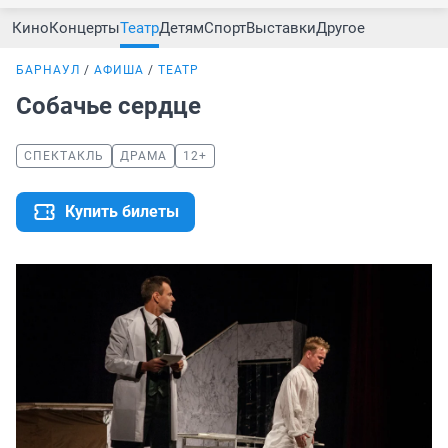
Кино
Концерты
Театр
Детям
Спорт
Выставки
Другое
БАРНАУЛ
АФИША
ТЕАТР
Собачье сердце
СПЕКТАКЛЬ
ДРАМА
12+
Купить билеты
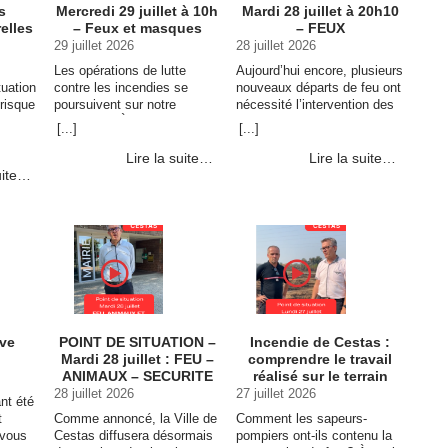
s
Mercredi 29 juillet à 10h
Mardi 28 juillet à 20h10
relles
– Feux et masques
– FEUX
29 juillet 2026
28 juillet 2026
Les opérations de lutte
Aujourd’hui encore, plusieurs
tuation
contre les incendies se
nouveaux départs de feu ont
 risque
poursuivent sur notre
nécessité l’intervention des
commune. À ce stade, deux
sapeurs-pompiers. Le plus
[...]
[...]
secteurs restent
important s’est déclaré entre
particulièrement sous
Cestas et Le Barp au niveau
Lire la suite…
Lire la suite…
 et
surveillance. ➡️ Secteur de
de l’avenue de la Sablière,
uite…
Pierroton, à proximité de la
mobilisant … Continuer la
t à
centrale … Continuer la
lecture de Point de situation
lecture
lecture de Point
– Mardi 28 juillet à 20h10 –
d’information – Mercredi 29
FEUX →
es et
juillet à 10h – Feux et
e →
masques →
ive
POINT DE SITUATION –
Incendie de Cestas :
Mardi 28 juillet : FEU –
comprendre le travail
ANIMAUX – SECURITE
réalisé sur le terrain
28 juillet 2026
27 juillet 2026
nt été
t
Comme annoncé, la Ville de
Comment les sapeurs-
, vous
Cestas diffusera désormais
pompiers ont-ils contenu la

About this task: Set down the records exactly, without the pictures.

Response to this task:
Кино
Концерты
Театр
Детям
Спорт
Выставки
Другое
БАРНАУЛ
АФИША
ТЕАТР
Собачье сердце
СПЕКТАКЛЬ
ДРАМА
12+
Купить билеты
s
Mercredi 29 juillet à 10h
Mardi 28 juillet à 20h10
relles
– Feux et masques
– FEUX
29 juillet 2026
28 juillet 2026
Les opérations de lutte
Aujourd’hui encore, plusieurs
tuation
contre les incendies se
nouveaux départs de feu ont
 risque
poursuivent sur notre
nécessité l’intervention des
commune. À ce stade, deux
sapeurs-pompiers. Le plus
[...]
[...]
secteurs restent
important s’est déclaré entre
particulièrement sous
Cestas et Le Barp au niveau
Lire la suite…
Lire la suite…
 et
surveillance. ➡️ Secteur de
de l’avenue de la Sablière,
uite…
Pierroton, à proximité de la
mobilisant … Continuer la
t à
centrale … Continuer la
lecture de Point de situation
lecture
lecture de Point
– Mardi 28 juillet à 20h10 –
d’information – Mercredi 29
FEUX →
es et
juillet à 10h – Feux et
e →
masques →
ive
POINT DE SITUATION –
Incendie de Cestas :
Mardi 28 juillet : FEU –
comprendre le travail
ANIMAUX – SECURITE
réalisé sur le terrain
28 juillet 2026
27 juillet 2026
nt été
t
Comme annoncé, la Ville de
Comment les sapeurs-
, vous
Cestas diffusera désormais
pompiers ont-ils contenu la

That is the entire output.